Trading hot-air for dollars
COMMENTARY : Giles Parkinson
The Tony Abbott-led federal coalition is almost certain to dig its heels in over the government’s ETS when it appears in parliament for a third time next month, a position based at least in part on the premise that we don’t know for sure how, and if, an American ETS will operate.
But while Republican Senators vow to prevent any cap-and-trade carbon scheme, it seems that some of their powerful conservative colleagues are anticipating a different outcome, and are setting themselves up, at least commercially, to benefit from it.
Several key Bush Administration executives, including former Secretary of State Condoleezza Rice, a one-time director of oil giant Chevron, and former Republican Senator and Energy Secretary Spencer Abraham, have joined the board of a start-up company called C3, which is developing software tools to manage carbon cap-and-trade systems for corporations.
C3 is the brainchild of Thomas Siebel, who sold his epynomous software company to Oracle for $US5.7 billion in 2005. C3 executives include Siebel co-founder Patricia House, ex-Oracle CTO Ed Abbo and several other former Oracle and Siebel senior executives.
The irony of the involvement of Siebel, Rice and Abraham in a company that aims to profit from an industry that elected Republicans oppose so vociferously has not been lost in either Washington or in venture capital circles. Rice and Abraham are senior Republicans and are both members of a prominent conservative think tank, the Exxon-funded Hoover Institute, and Siebel is a vocal supporter of Sarah Palin.
C3 (apparently it stands for ‘Carbon Conscious Consumers’) is raising $US26 million in a second round of funding and joins an already crowded carbon management market.
At least two dozen firms are emerging in the US to try and grab a share of the voluntary and international markets that currently exist, although the main game for them must be a massive domestic compliance market, which could be worth billions to such companies if it gets through Congress.

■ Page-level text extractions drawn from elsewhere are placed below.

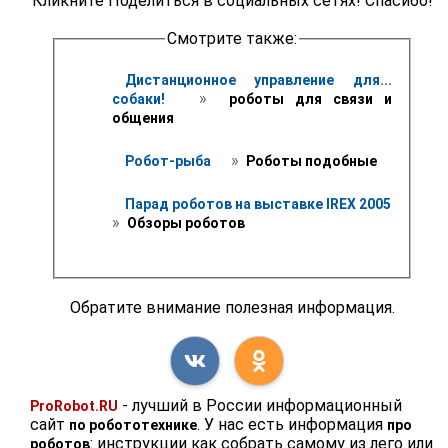
Кликните Поделиться в социальных сетях! Спасибо!
Смотрите также:
Дистанционное управление для... 
 » 
собаки! 
 роботы для связи и 
общения
 » 
Робот-рыба 
 Роботы подобные
Парад роботов на выставке IREX 2005 
» 
 Обзоры роботов
Обратите внимание полезная информация.
- лучший в России информационный
ProRobot.RU
сайт
. У нас есть информация
по робототехнике
про
: инструкции как собрать самому из лего или
роботов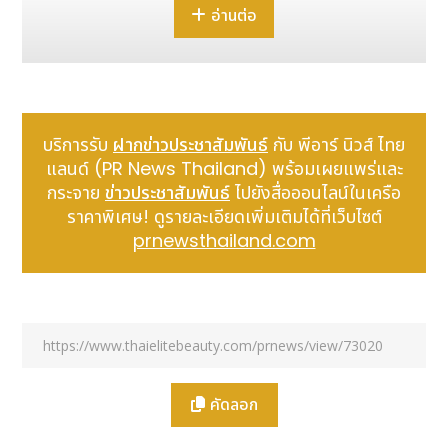
อ่านต่อ
Tuesday, September 24, 2024.
Special website on the event: "Pokemon
Horizons: The Series 'POKEMON in TOKYO
SKYTREE'" https://www.tokyo-
skytree.jp/en/event/special/pokemon/
บริการรับ
ฝากข่าวประชาสัมพันธ์
กับ พีอาร์ นิวส์ ไทย
แลนด์ (PR News Thailand) พร้อมเผยแพร่และ
กระจาย
ข่าวประชาสัมพันธ์
ไปยังสื่อออนไลน์ในเครือ
ราคาพิเศษ! ดูรายละเอียดเพิ่มเติมได้ที่เว็บไซต์
prnewsthailand.com
คัดลอก
Main image of "Pokemon Horizons: The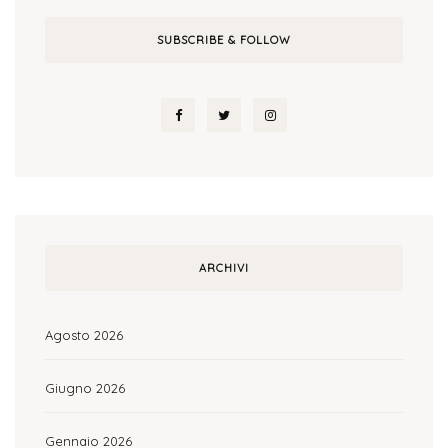
SUBSCRIBE & FOLLOW
ARCHIVI
Agosto 2026
Giugno 2026
Gennaio 2026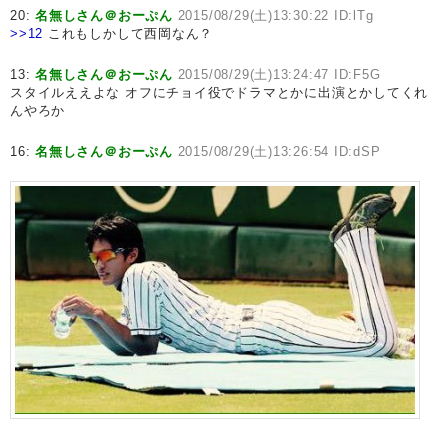
20:
名無しさん＠おーぷん
2015/08/29(土)13:30:22 ID:lTg
>>12
これもしかして西岡なん？
13:
名無しさん＠おーぷん
2015/08/29(土)13:24:47 ID:F5G
スタイルええよな オフにチョイ役でドラマとかに出演とかしてくれ
んやろか
16:
名無しさん＠おーぷん
2015/08/29(土)13:26:54 ID:dSP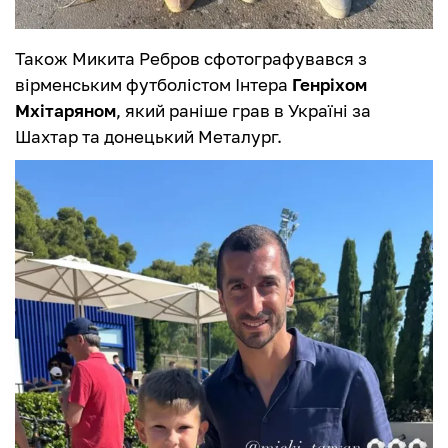
Також Микита Ребров сфотографувався з
вірменським футболістом Інтера
Генріхом
Мхітаряном
, який раніше грав в Україні за
Шахтар та донецький Металург.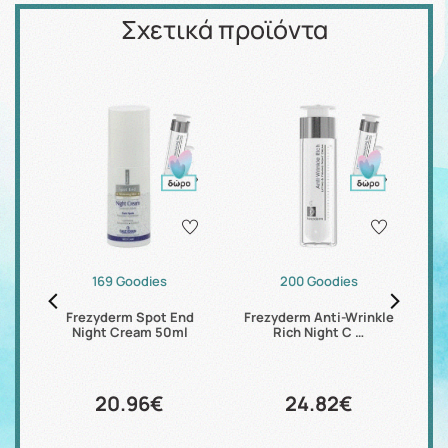
Σχετικά προϊόντα
169 Goodies
200 Goodies
Frezyderm Spot End
Frezyderm Anti-Wrinkle
F
…
Night Cream 50ml
Rich Night C …
20.96€
24.82€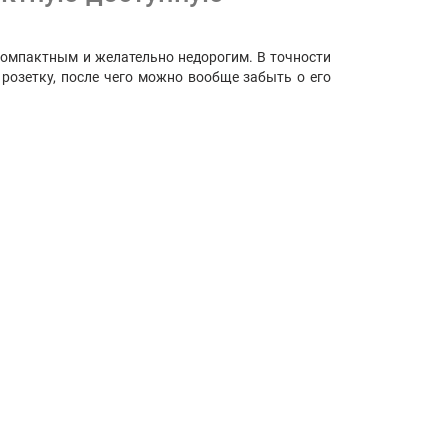
омпактным и желательно недорогим. В точности
розетку, после чего можно вообще забыть о его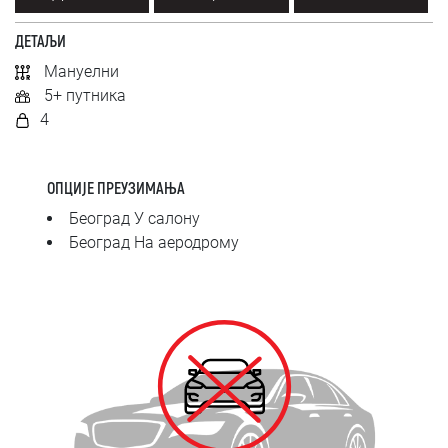
SRPSKI
ДЕТАЉИ
СРПСКИ
Мануелни
5+ путника
ENGLISH
4
ОПЦИЈЕ ПРЕУЗИМАЊА
Београд У салону
Београд На аеродрому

Other board members of C3 include Shankar Sastry, the dean of engineering at Berkeley University, Michael McCaffery, the former CEO of investment bank Robertson Stephen, and Jay Dweck, the global head of strategies and technology for the institutional securities group at Morgan Stanley.
Volte-face
Rice and Abraham are not the only former Bush cabinet members to join green start-ups. Former Treasury Secretary Henry Paulson has joined Coda Automotive, which is looking to develop an electric-powered family sedan to compete with the likes of other independents such as Tesla. Coda proposes to build the car in China and import vehicles into the US. It last week raised $US26 million, taking total raisings for the past 6 months to $US74 million.
This comes just as GM opens its first battery-pack assembly plant in Michigan in anticipation of the imminent release of the Chevy Volt plug-in hybrid.
The Volt is seen as a core part of attempts to revive the fortunes of GM, and the plant will enable it to rehire at least some of the workers laid off on its ill-fated bet on fuel hungry SUVs and the like.
At least Paulson had expressed some interest in the issue of climate change during his incumbency. Abraham’s time as a Republican Senator included voting for proposals to open Alaska for petroleum exploration and opposing tighter fuel efficiency standards for vehicles. Now though, his focus is very much on clean energy. Abraham is also on the board of an offshore wind farm developer and a firm specialising in carbon capture. He also has a seat on Occidental Petroleum and chairs the US subsidiary of French nuclear group Areva.
The spectacle of politicians embracing an industry that they had fought so hard to oppose is not so unusual. As Business Spectator noted in December, sometimes politicians don’t really mean what they say, only what they invest in. This was former National Party leader Mark Vaile’s explanation after being appointed chairman of renewable energy company CBD Energy, after spending so much political capital arguing against the idea of global warming. “I never really was a climate skeptic,” he said (see Australia is losing the new-energy race, December 1, 2009).